I remember being quite a handful for my elders when I was a child. I was constantly getting into trouble, causing disruption and annoying my teachers. I was unable to sit still in class or to cooperate in school assemblies. That was until my head teacher, Mr. George, began to tell stories. Mr. George would tell us tales that came from ancient folk traditions around the world and stories that came from his own lifetime. Through the art of storytelling, he sparked my imagination and inspired the dreamer in me. His stories transported me from the small, southern English town in which I was born to a world that was much bigger.
One day he told us about the inspirational life of one of his peers. That man was Nelson Mandela. At that time Mandela was still imprisoned on Robin Island in South Africa by the apartheid regime. This was the first I had heard of Mandela—a man whose life story inspires my life and work every day.
The stories that Mr. George told us helped us travel across time and space, to understand that a much bigger world was out there and that we could be part of it. His stories helped me shape a personal sense of who I was—as a child of Ugandan-Asian Refugees.
When storytellers of all ilks use their stories to inspire, I believe that we can develop a greater role for storytelling in the world. Through the diversity of all types of storytelling we may come together, embrace the power of our unique art form, and help in our quest to enrich people’s lives. Here and across the world, we can use storytelling to bring people together. Wherever we tell, a festival may also emerge in the hearts of our listeners.
As I look to the future, I think back to the stories that inspired me to realize that I belonged to a world full of stories just waiting to unfold, be created, discovered, and explored. Our appreciation of a greater world opens up pathways by which we may unite as one diverse human family, and realize our full creative potential. Our art form binds, helps to heal and grow our communities. The future of storytelling—indeed, of humanity itself—depends on this connection. In essence, by telling stories we are contributing to building a better world.

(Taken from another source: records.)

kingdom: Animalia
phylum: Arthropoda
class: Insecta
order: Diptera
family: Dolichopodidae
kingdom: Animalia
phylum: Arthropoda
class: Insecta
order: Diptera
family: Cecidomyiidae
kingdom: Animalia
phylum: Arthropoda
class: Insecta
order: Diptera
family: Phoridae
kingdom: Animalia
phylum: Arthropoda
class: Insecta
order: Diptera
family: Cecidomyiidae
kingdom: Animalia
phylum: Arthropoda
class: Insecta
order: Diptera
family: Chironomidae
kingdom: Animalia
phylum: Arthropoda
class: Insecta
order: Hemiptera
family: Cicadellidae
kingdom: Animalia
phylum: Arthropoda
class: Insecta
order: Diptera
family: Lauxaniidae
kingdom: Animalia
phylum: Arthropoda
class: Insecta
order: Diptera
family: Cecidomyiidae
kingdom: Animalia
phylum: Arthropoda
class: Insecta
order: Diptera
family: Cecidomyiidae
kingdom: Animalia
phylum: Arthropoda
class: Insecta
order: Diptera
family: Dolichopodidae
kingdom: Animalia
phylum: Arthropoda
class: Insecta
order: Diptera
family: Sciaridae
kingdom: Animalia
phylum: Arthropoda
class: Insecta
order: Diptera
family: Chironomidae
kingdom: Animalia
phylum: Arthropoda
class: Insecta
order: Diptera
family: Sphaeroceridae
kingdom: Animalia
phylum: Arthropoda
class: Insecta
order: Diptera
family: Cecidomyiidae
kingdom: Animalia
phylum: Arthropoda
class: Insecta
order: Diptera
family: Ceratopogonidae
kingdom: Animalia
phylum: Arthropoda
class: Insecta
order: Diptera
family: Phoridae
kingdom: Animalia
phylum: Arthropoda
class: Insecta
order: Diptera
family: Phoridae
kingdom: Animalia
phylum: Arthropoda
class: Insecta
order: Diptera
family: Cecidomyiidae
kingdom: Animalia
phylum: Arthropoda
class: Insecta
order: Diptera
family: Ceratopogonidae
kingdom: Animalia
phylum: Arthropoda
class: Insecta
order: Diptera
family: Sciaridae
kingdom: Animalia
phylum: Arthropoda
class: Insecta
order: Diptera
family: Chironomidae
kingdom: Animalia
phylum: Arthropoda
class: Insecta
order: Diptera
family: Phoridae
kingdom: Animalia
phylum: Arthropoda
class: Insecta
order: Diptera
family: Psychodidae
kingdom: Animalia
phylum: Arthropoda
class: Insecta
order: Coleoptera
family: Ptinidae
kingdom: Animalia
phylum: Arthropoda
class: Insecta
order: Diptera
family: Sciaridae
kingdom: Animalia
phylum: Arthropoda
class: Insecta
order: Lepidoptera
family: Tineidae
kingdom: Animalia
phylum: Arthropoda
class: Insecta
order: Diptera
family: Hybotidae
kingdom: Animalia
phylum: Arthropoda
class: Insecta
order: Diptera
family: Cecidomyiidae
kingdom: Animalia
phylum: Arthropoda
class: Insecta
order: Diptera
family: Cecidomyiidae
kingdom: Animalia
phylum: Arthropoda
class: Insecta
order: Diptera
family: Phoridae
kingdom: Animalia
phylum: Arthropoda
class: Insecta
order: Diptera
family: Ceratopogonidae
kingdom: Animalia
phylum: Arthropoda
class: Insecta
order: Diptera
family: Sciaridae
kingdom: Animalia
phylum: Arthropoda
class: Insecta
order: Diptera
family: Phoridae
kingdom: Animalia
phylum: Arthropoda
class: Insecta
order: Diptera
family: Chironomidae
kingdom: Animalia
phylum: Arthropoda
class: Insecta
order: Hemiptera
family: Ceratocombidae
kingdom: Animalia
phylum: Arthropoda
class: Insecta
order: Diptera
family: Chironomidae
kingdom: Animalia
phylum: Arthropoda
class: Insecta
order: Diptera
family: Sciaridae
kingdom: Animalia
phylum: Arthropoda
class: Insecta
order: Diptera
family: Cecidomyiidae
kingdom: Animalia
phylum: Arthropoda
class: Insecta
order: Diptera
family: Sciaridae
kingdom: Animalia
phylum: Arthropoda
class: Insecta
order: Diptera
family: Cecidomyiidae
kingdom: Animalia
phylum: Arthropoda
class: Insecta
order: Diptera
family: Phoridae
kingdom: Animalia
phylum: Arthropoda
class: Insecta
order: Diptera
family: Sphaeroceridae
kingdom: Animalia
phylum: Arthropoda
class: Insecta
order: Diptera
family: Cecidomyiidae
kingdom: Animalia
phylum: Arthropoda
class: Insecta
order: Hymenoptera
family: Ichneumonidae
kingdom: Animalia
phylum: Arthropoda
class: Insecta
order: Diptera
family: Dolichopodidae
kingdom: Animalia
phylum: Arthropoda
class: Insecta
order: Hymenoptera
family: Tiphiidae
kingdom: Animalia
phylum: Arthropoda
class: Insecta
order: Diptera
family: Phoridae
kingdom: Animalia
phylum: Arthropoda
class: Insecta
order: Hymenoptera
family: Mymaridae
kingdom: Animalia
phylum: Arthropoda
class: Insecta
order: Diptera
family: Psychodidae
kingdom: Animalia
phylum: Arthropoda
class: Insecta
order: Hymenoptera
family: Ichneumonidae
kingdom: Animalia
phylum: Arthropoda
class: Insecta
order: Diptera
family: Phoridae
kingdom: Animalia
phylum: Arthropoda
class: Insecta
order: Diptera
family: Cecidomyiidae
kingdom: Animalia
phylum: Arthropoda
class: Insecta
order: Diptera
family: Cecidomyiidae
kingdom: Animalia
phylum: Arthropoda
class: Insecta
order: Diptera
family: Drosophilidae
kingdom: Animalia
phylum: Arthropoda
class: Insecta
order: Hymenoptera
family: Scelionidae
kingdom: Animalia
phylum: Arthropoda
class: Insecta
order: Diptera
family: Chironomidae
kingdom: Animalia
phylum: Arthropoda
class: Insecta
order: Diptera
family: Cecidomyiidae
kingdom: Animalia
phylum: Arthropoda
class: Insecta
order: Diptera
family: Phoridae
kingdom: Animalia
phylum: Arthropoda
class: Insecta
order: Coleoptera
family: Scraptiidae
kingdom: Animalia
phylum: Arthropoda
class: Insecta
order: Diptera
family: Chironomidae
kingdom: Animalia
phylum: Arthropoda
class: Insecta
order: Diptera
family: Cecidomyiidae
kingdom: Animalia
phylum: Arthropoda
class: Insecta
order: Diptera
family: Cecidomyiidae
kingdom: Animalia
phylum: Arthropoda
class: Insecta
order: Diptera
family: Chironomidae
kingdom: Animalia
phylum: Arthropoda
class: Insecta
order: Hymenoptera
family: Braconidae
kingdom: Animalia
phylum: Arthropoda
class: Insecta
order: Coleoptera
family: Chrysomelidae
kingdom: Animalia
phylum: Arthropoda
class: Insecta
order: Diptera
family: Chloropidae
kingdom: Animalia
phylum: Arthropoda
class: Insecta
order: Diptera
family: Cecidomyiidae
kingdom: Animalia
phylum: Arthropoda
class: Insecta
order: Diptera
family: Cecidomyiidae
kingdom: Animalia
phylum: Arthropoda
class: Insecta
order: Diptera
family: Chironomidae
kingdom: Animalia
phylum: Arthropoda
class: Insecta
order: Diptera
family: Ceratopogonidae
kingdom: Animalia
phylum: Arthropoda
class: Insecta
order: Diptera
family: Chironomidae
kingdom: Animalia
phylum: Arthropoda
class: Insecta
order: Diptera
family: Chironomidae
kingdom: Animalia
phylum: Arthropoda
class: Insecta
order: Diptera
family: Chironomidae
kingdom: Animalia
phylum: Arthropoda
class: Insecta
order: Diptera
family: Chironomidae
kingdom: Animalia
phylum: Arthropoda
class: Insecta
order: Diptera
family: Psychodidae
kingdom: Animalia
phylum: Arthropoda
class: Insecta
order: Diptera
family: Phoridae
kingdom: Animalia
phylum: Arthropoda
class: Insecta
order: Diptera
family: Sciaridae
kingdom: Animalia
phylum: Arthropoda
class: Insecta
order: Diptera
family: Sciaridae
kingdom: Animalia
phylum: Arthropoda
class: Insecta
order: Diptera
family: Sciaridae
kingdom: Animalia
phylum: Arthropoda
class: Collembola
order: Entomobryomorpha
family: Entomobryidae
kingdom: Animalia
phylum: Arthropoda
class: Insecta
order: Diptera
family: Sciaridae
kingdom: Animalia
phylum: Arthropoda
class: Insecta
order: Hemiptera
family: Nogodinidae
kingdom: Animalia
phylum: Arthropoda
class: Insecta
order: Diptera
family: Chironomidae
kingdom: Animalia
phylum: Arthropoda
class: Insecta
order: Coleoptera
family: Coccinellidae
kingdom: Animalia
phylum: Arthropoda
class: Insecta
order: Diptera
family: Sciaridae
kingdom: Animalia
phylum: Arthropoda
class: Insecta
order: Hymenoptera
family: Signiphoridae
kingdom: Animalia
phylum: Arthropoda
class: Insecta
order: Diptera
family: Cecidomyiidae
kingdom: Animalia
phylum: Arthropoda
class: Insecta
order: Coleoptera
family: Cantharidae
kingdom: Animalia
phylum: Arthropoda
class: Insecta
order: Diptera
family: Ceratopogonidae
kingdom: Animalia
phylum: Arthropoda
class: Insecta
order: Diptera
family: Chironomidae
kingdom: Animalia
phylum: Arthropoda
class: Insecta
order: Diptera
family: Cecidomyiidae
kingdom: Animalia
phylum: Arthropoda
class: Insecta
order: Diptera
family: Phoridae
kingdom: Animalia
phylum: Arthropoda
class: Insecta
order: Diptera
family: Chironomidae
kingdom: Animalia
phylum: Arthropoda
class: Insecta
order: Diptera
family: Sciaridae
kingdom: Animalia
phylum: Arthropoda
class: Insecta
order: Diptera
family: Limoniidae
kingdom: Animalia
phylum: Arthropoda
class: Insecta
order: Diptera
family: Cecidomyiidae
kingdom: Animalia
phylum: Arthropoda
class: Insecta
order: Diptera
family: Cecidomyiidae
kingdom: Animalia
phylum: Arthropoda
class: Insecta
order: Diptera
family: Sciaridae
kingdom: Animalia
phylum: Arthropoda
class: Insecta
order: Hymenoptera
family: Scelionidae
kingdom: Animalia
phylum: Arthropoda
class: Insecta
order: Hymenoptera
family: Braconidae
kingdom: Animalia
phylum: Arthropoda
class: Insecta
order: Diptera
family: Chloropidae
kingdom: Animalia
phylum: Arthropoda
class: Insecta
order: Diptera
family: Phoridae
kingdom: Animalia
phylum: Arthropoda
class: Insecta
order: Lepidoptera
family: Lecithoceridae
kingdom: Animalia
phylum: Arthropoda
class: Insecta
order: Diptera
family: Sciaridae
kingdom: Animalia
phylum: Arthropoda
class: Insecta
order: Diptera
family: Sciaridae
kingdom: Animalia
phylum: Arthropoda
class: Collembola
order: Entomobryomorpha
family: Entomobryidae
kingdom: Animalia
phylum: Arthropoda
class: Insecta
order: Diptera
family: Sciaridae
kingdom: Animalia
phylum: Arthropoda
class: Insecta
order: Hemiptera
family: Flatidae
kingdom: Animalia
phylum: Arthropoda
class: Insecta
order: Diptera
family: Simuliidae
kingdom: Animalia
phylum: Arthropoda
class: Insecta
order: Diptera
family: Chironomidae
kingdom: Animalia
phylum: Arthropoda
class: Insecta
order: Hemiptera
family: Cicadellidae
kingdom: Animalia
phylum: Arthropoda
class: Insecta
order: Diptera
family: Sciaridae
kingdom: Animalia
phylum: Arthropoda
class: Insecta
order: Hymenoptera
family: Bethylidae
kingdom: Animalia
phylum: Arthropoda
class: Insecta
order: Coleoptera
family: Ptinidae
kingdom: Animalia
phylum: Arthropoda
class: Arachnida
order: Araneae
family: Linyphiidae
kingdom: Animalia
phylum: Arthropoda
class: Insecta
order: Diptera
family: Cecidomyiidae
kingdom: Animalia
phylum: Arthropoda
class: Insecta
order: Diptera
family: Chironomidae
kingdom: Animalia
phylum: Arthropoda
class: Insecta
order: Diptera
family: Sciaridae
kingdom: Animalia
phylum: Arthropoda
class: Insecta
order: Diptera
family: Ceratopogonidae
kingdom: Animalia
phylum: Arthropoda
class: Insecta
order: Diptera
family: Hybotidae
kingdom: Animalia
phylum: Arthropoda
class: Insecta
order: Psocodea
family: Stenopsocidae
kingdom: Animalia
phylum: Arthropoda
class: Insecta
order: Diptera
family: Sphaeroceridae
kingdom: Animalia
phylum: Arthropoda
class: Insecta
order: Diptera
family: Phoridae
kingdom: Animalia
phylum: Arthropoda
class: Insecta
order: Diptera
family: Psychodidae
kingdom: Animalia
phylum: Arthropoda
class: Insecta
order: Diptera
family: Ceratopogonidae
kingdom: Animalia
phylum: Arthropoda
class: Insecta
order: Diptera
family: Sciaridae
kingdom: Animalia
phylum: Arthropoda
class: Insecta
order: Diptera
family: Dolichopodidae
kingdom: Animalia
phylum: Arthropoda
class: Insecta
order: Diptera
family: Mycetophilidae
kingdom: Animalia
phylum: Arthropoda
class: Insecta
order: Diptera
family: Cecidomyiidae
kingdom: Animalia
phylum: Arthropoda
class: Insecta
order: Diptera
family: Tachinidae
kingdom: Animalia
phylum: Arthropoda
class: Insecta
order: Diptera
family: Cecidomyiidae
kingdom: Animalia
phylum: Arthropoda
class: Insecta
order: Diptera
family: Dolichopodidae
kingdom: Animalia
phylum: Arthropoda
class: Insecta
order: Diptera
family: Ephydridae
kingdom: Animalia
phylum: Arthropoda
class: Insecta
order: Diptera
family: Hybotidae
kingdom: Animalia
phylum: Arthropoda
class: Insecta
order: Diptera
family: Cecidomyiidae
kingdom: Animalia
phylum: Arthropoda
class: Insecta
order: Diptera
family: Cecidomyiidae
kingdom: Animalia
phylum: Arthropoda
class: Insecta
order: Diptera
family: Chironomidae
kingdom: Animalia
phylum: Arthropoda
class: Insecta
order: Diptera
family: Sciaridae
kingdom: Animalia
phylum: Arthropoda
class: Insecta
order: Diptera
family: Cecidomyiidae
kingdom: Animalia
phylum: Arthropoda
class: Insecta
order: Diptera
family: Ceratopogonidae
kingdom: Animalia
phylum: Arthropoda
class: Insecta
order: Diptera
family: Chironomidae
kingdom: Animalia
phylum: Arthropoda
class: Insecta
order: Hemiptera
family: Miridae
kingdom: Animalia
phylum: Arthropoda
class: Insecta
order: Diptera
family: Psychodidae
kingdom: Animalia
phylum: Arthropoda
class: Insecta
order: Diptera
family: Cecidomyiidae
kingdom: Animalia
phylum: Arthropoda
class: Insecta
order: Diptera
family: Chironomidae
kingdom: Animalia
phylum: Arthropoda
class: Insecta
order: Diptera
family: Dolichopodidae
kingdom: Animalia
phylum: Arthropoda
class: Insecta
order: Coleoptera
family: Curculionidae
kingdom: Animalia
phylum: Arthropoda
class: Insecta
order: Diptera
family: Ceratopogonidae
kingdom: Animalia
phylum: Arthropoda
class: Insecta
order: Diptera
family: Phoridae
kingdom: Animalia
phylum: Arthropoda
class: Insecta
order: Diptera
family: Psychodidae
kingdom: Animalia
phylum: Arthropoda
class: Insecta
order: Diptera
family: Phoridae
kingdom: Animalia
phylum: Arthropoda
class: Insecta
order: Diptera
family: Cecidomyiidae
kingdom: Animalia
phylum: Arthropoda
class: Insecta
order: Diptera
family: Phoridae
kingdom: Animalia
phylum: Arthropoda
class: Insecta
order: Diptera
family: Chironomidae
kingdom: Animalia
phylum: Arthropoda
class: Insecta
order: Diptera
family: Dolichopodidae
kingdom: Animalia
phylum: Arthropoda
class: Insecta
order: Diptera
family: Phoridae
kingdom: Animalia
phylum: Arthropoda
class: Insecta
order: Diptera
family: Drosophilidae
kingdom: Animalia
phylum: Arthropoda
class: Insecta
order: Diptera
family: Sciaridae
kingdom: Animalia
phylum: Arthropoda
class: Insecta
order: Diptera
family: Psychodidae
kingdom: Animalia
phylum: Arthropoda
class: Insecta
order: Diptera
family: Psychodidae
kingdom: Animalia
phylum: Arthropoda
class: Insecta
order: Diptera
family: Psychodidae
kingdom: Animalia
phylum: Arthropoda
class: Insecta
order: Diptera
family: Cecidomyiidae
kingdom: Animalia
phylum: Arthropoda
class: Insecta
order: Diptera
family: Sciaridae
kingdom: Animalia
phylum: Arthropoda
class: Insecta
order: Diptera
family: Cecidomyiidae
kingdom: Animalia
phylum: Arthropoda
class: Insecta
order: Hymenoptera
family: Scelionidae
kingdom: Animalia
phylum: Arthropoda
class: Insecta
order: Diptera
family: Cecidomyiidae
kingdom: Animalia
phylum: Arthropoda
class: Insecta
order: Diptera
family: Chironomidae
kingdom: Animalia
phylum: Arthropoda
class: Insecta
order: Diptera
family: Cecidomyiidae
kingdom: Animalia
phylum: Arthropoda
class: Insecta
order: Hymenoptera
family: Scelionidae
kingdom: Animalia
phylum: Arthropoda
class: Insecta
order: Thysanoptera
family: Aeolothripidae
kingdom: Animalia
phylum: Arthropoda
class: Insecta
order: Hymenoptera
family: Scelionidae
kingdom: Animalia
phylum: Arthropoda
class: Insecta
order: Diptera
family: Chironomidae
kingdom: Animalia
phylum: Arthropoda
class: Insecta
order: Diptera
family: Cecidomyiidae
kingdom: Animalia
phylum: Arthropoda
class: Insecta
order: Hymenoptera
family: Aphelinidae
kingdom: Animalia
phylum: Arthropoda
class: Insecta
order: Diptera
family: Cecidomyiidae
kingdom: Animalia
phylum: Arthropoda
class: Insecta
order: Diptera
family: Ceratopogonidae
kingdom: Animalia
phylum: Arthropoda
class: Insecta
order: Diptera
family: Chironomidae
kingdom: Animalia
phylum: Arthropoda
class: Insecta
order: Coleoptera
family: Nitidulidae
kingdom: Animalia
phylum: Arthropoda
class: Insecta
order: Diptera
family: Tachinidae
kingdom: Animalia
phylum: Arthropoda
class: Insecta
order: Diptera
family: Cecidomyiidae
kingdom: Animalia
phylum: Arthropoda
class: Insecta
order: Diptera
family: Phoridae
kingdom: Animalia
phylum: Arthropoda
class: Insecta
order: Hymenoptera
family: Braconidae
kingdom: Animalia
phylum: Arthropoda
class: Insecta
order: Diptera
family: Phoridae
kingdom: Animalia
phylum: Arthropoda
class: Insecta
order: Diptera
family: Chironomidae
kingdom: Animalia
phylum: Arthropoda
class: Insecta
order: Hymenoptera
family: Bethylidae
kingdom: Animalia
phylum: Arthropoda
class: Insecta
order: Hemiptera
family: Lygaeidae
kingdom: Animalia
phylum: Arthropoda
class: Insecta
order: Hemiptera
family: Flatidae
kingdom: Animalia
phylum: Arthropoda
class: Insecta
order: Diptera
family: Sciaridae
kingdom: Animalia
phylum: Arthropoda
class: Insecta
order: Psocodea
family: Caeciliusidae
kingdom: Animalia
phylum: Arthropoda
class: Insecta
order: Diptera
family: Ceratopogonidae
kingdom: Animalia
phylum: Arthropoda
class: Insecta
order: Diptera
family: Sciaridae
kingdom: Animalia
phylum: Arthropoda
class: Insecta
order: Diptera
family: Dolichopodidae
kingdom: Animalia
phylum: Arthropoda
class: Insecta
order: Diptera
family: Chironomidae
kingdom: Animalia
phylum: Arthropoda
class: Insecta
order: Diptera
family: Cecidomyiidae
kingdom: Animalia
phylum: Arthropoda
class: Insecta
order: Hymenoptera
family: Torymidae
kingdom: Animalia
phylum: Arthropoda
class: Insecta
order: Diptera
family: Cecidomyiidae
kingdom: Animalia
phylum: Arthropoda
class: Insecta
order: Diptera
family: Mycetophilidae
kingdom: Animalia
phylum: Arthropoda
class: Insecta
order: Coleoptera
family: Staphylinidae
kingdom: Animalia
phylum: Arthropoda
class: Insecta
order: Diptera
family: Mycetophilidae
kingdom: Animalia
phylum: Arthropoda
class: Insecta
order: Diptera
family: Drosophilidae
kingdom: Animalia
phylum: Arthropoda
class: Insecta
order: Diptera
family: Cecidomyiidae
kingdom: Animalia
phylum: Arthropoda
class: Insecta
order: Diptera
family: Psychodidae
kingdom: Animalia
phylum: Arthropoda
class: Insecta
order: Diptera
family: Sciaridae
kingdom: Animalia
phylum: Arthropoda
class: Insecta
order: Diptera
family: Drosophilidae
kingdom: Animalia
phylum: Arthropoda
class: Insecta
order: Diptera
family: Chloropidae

There is a saying that the world is like a book and those who do not travel will have only ever read the first page. Mr. George’s tales revealed to me that I was very much a part of this world; that I, too, could pursue my dreams, think critically and imagine a future for myself and others. My personal hope is that we continue to do what we do best and tell stories that enrich people’s lives, help shape the world around us, and continue to inspire the next generation of storytellers and story listeners, just as we ourselves have been inspired to tell our tales.